Framework profiling will be deprecated from tensorflow 2.12 and pytorch 2.0 in sagemaker>=2.
See: https://sagemaker.readthedocs.io/en/stable/v2.html for details.


In [None]:
# Create and fit an estimator
estimator = PyTorch(
    entry_point='train_model.py',
    role=sagemaker.get_execution_role(),
    instance_count=1,
    instance_type='ml.m5.xlarge',
    framework_version='1.11.0',
    py_version='py38',
    hyperparameters=best_hyperparameters,
    debugger_hook_config=debugger_hook_config,
    profiler_config=profiler_config,
    rules=rules
)

In [None]:
# Define the input data channels
inputs = {'training': f's3://{default_bucket}/dogImages/train','testing': f's3://{default_bucket}/dogImages/test'}

# Fit the estimator
estimator.fit(inputs)

INFO:sagemaker.image_uris:image_uri is not presented, retrieving image_uri based on instance_type, framework etc.
INFO:sagemaker:Creating training-job with name: pytorch-training-2024-08-05-03-07-57-927


2024-08-05 03:07:59 Starting - Starting the training job..

In [None]:
job_name = estimator._current_job_name
print('Job name:', job_name)
debug_artifacts_path = estimator.latest_job_debugger_artifacts_path()
print('Debug artifacts path', debug_artifacts_path)

In [None]:
# TODO: Plot a debugging output.
tensorboard_output_config = TensorBoardOutputConfig(
    s3_output_path=f's3://{default_bucket}/tensorboard-output'
)

# Assuming that you have enabled tensorboard in your train_model.py script
estimator.fit(inputs, tensorboard_output_config=tensorboard_output_config)

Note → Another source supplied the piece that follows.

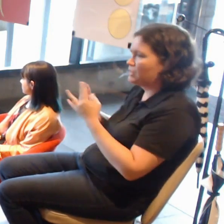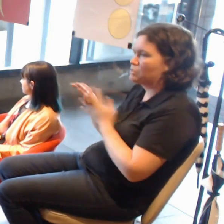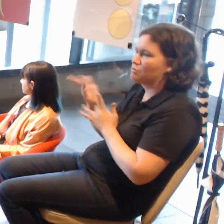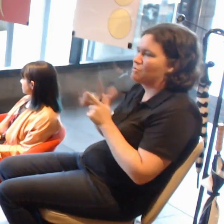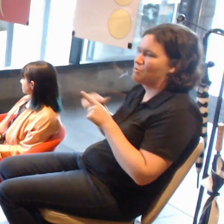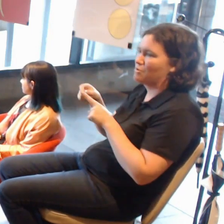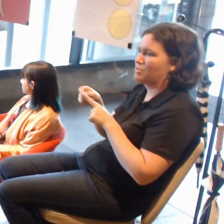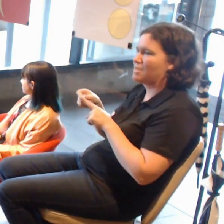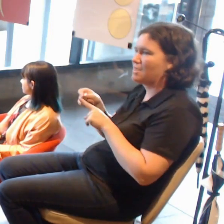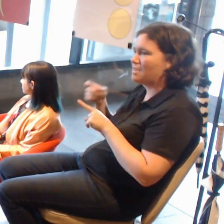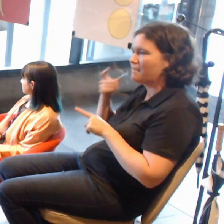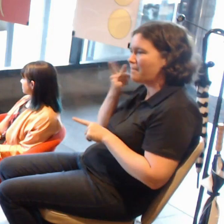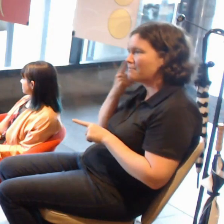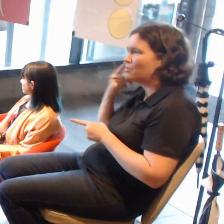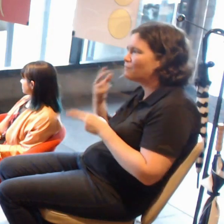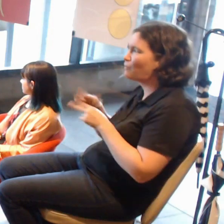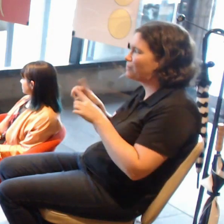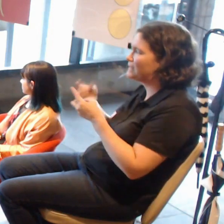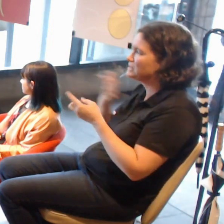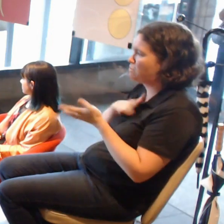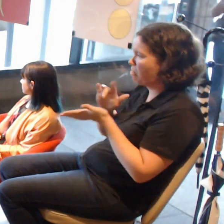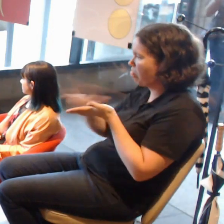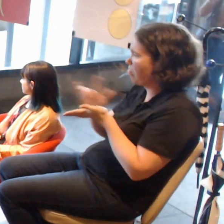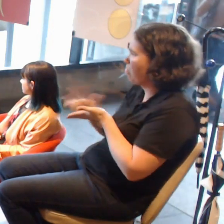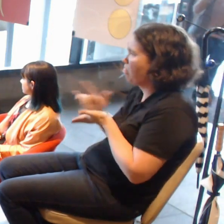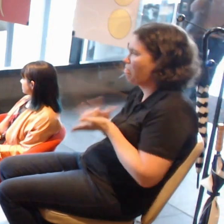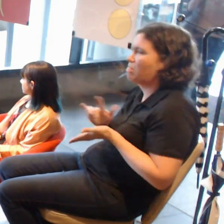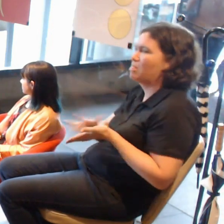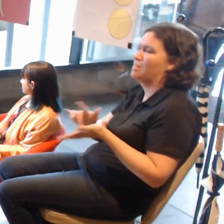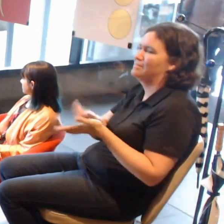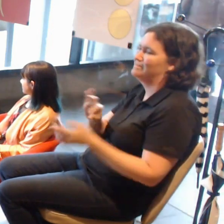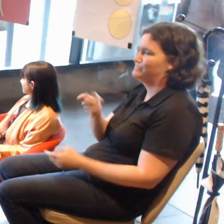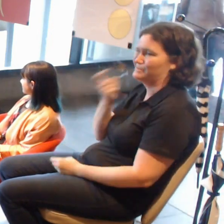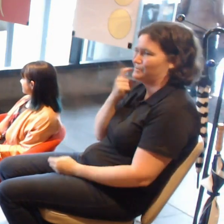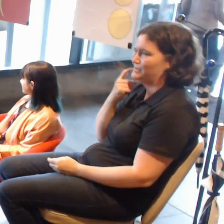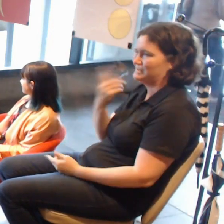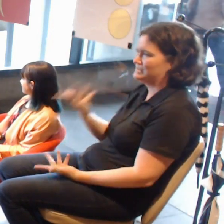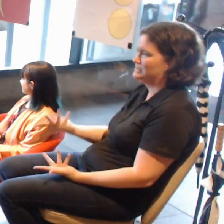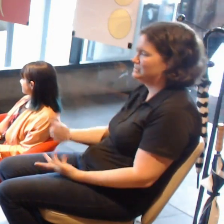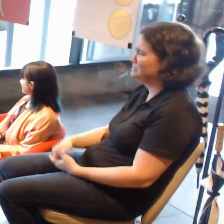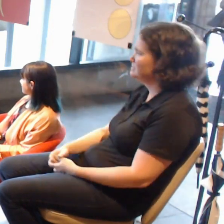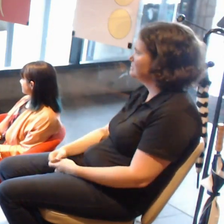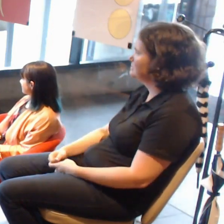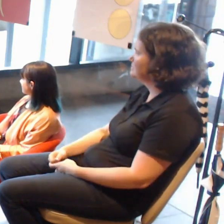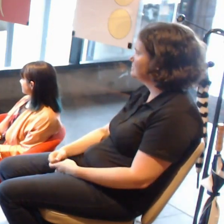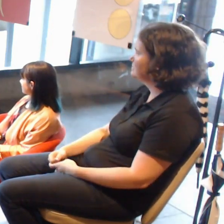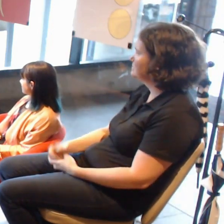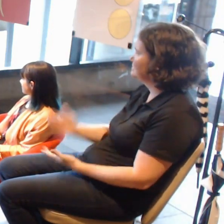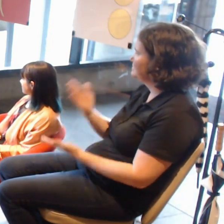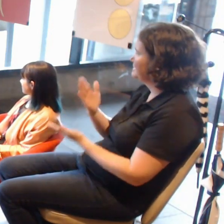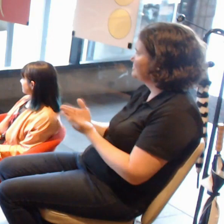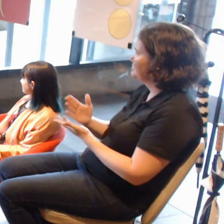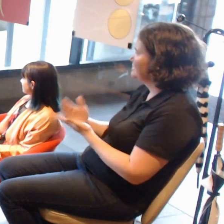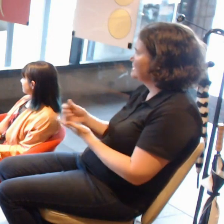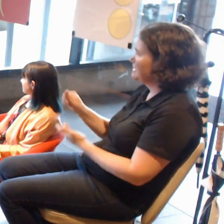There's no easy answer to that one. It's a very back-and-forth thing about is it the artist's responsibility or the individual's?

**TODO**: Is there some anomalous behaviour in your debugging output? If so, what is the error and how will you fix it?  
**TODO**: If not, suppose there was an error. What would that error look like and how would you have fixed it?

In [None]:
# TODO: Display the profiler output
profiler_report_s3_uri = f's3://{default_bucket}/profiler-output/{estimator.latest_training_job.name}/profiler-output/profiler-report.html'
print(f'Profiler report: {profiler_report_s3_uri}')

## Model Deploying

In [None]:
# TODO: Deploy your model to an endpoint
predictor = estimator.deploy(
    initial_instance_count=1,
    instance_type='ml.m5.large',
    endpoint_name='dog-breed-classifier-endpoint'
)

# Function to preprocess the image
def preprocess_image(image_path):
    from torchvision import transforms

    preprocess = transforms.Compose([
        transforms.Resize((224, 224)),
        transforms.ToTensor(),
        transforms.Normalize(mean=[0.485, 0.456, 0.406], std=[0.229, 0.224, 0.225])
    ])

    image = Image.open(image_path).convert("RGB")
    image = preprocess(image)
    image = np.expand_dims(image.numpy(), axis=0)
    return image


In [None]:
# TODO: Run an prediction on the endpoint
image_path = f's3://{default_bucket}/dogImages/test/Affenpinscher_00003.jpg'  # Path to your test image
image = preprocess_image(image_path)

# Convert the image to the format expected by the model
payload = np.array(image).tolist()
response = predictor.predict(payload)

# Decode the prediction response
predicted_class = np.argmax(response)
print(f'Predicted class: {predicted_class}')

In [None]:
# TODO: Remember to shutdown/delete your endpoint once your work is done
#predictor.delete_endpoint()